I recently went to lunch with a friend at a local cafe, The English Muse, and had the soup of the day, which was a Sweet Potato and Red Pepper Soup. It was everything a soup should be: tasty, thick, comforting with a little hint of spice for warmth. Eaten with a big slice of granary bread, it was a filling and satisfying lunch. I knew I would need to re-create it at home. I hope you enjoy my version below.
- 2 red peppers, halved and deseeded
- 3 tbsp olive oil
- 1 onion, diced
- 1 celery stalk, diced
- 4-5 sweet potatoes, peeled and diced (approx. 450-500g)
- 1 large garlic clove, minced
- 1 tsp Gochujang (hot pepper) paste (see notes)
- 750ml vegetable stock
- 1 tsp coarse sea salt
- 1/2 tsp freshly ground pepper
- 1 tbsp chopped fresh parsley
- Pre-heat the oven to 250C/230C fan.
- Place the pepper halves, skin side up, on a baking sheet. Brush the peppers with 1 tbsp of olive oil and roast in the oven for 20-25 minutes until the skin of the peppers is black, charred and blistered (see notes.) Set aside to cool.

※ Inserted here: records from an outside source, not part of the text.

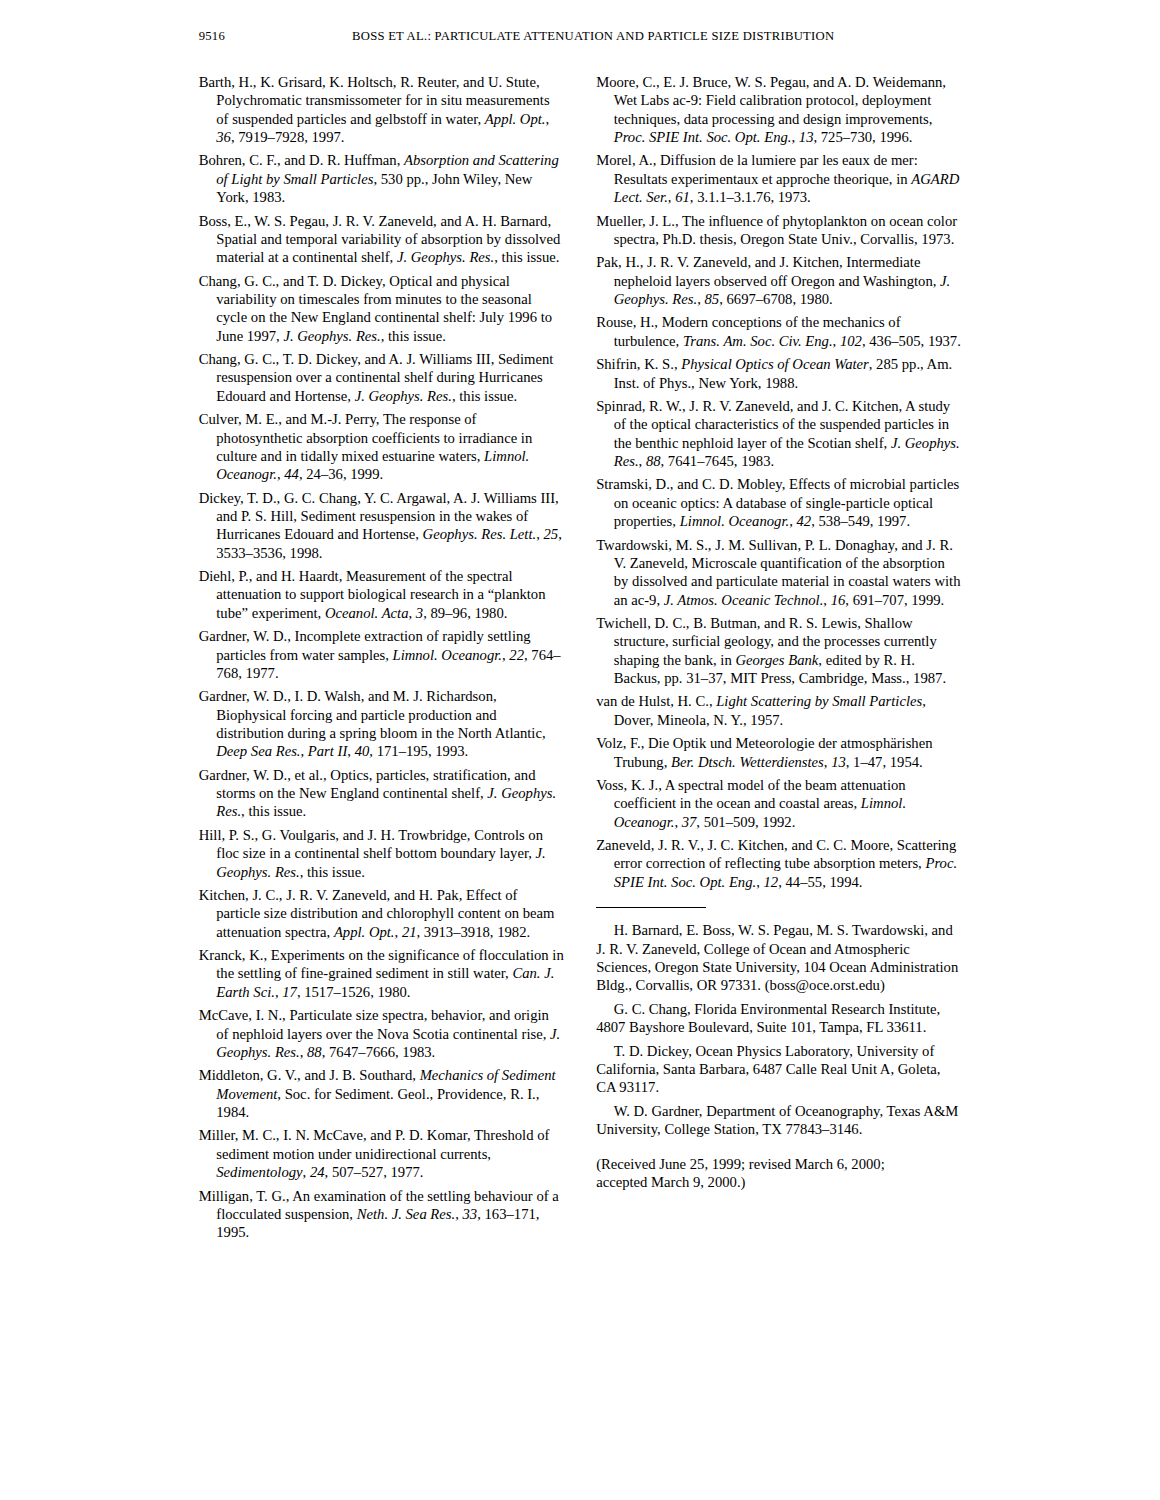9516 Boss et al.: Particulate Attenuation and Particle Size Distribution
Barth, H., K. Grisard, K. Holtsch, R. Reuter, and U. Stute, Polychromatic transmissometer for in situ measurements of suspended particles and gelbstoff in water, Appl. Opt., 36, 7919–7928, 1997.
Bohren, C. F., and D. R. Huffman, Absorption and Scattering of Light by Small Particles, 530 pp., John Wiley, New York, 1983.
Boss, E., W. S. Pegau, J. R. V. Zaneveld, and A. H. Barnard, Spatial and temporal variability of absorption by dissolved material at a continental shelf, J. Geophys. Res., this issue.
Chang, G. C., and T. D. Dickey, Optical and physical variability on timescales from minutes to the seasonal cycle on the New England continental shelf: July 1996 to June 1997, J. Geophys. Res., this issue.
Chang, G. C., T. D. Dickey, and A. J. Williams III, Sediment resuspension over a continental shelf during Hurricanes Edouard and Hortense, J. Geophys. Res., this issue.
Culver, M. E., and M.-J. Perry, The response of photosynthetic absorption coefficients to irradiance in culture and in tidally mixed estuarine waters, Limnol. Oceanogr., 44, 24–36, 1999.
Dickey, T. D., G. C. Chang, Y. C. Argawal, A. J. Williams III, and P. S. Hill, Sediment resuspension in the wakes of Hurricanes Edouard and Hortense, Geophys. Res. Lett., 25, 3533–3536, 1998.
Diehl, P., and H. Haardt, Measurement of the spectral attenuation to support biological research in a “plankton tube” experiment, Oceanol. Acta, 3, 89–96, 1980.
Gardner, W. D., Incomplete extraction of rapidly settling particles from water samples, Limnol. Oceanogr., 22, 764–768, 1977.
Gardner, W. D., I. D. Walsh, and M. J. Richardson, Biophysical forcing and particle production and distribution during a spring bloom in the North Atlantic, Deep Sea Res., Part II, 40, 171–195, 1993.
Gardner, W. D., et al., Optics, particles, stratification, and storms on the New England continental shelf, J. Geophys. Res., this issue.
Hill, P. S., G. Voulgaris, and J. H. Trowbridge, Controls on floc size in a continental shelf bottom boundary layer, J. Geophys. Res., this issue.
Kitchen, J. C., J. R. V. Zaneveld, and H. Pak, Effect of particle size distribution and chlorophyll content on beam attenuation spectra, Appl. Opt., 21, 3913–3918, 1982.
Kranck, K., Experiments on the significance of flocculation in the settling of fine-grained sediment in still water, Can. J. Earth Sci., 17, 1517–1526, 1980.
McCave, I. N., Particulate size spectra, behavior, and origin of nephloid layers over the Nova Scotia continental rise, J. Geophys. Res., 88, 7647–7666, 1983.
Middleton, G. V., and J. B. Southard, Mechanics of Sediment Movement, Soc. for Sediment. Geol., Providence, R. I., 1984.
Miller, M. C., I. N. McCave, and P. D. Komar, Threshold of sediment motion under unidirectional currents, Sedimentology, 24, 507–527, 1977.
Milligan, T. G., An examination of the settling behaviour of a flocculated suspension, Neth. J. Sea Res., 33, 163–171, 1995.
Moore, C., E. J. Bruce, W. S. Pegau, and A. D. Weidemann, Wet Labs ac-9: Field calibration protocol, deployment techniques, data processing and design improvements, Proc. SPIE Int. Soc. Opt. Eng., 13, 725–730, 1996.
Morel, A., Diffusion de la lumiere par les eaux de mer: Resultats experimentaux et approche theorique, in AGARD Lect. Ser., 61, 3.1.1–3.1.76, 1973.
Mueller, J. L., The influence of phytoplankton on ocean color spectra, Ph.D. thesis, Oregon State Univ., Corvallis, 1973.
Pak, H., J. R. V. Zaneveld, and J. Kitchen, Intermediate nepheloid layers observed off Oregon and Washington, J. Geophys. Res., 85, 6697–6708, 1980.
Rouse, H., Modern conceptions of the mechanics of turbulence, Trans. Am. Soc. Civ. Eng., 102, 436–505, 1937.
Shifrin, K. S., Physical Optics of Ocean Water, 285 pp., Am. Inst. of Phys., New York, 1988.
Spinrad, R. W., J. R. V. Zaneveld, and J. C. Kitchen, A study of the optical characteristics of the suspended particles in the benthic nephloid layer of the Scotian shelf, J. Geophys. Res., 88, 7641–7645, 1983.
Stramski, D., and C. D. Mobley, Effects of microbial particles on oceanic optics: A database of single-particle optical properties, Limnol. Oceanogr., 42, 538–549, 1997.
Twardowski, M. S., J. M. Sullivan, P. L. Donaghay, and J. R. V. Zaneveld, Microscale quantification of the absorption by dissolved and particulate material in coastal waters with an ac-9, J. Atmos. Oceanic Technol., 16, 691–707, 1999.
Twichell, D. C., B. Butman, and R. S. Lewis, Shallow structure, surficial geology, and the processes currently shaping the bank, in Georges Bank, edited by R. H. Backus, pp. 31–37, MIT Press, Cambridge, Mass., 1987.
van de Hulst, H. C., Light Scattering by Small Particles, Dover, Mineola, N. Y., 1957.
Volz, F., Die Optik und Meteorologie der atmosphärishen Trubung, Ber. Dtsch. Wetterdienstes, 13, 1–47, 1954.
Voss, K. J., A spectral model of the beam attenuation coefficient in the ocean and coastal areas, Limnol. Oceanogr., 37, 501–509, 1992.
Zaneveld, J. R. V., J. C. Kitchen, and C. C. Moore, Scattering error correction of reflecting tube absorption meters, Proc. SPIE Int. Soc. Opt. Eng., 12, 44–55, 1994.
H. Barnard, E. Boss, W. S. Pegau, M. S. Twardowski, and J. R. V. Zaneveld, College of Ocean and Atmospheric Sciences, Oregon State University, 104 Ocean Administration Bldg., Corvallis, OR 97331. (boss@oce.orst.edu)
G. C. Chang, Florida Environmental Research Institute, 4807 Bayshore Boulevard, Suite 101, Tampa, FL 33611.
T. D. Dickey, Ocean Physics Laboratory, University of California, Santa Barbara, 6487 Calle Real Unit A, Goleta, CA 93117.
W. D. Gardner, Department of Oceanography, Texas A&M University, College Station, TX 77843–3146.
(Received June 25, 1999; revised March 6, 2000;
accepted March 9, 2000.)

- Heat the 2 remaining tbsp of olive oil in a large saucepan over a medium heat. Add the onion, celery and sweet potato to the saucepan and cook for 8-10 minutes until the vegetables have softened, stirring occasionally.
- Add the garlic and cook for a further minute until the garlic becomes fragrant. Make sure the garlic doesn’t burn, otherwise it will go bitter.
- Add the Gochujang paste and the vegetable stock to the saucepan. Cook for 15-20 minutes, stirring occasionally, until the vegetables are tender.
- Once the peppers are cool enough to handle, peel the skin off and discard. Chop the flesh roughly and add to the saucepan.
- Using an immersion blender, process all the ingredients in the saucepan until the soup reaches a smooth texture.
- Taste your soup and add salt and pepper to taste (see notes.)
- Serve the soup with a garnish of chopped fresh parsley.
Gochujang paste or hot pepper paste can be purchased online easily. But you can substitute a deseeded and finely chopped red chilli pepper.
Roasting the peppers at high temperature in the oven creates a lot of smoke (be warned!) and the resulting charred peppers look quite dramatic, but the skin needs to be blackened and blistered otherwise you will not be able to peel it.
Always add your seasoning at the end of your cooking time as it will depend on how salty your vegetable stock is. This being said, this soup benefits from a robust seasoning.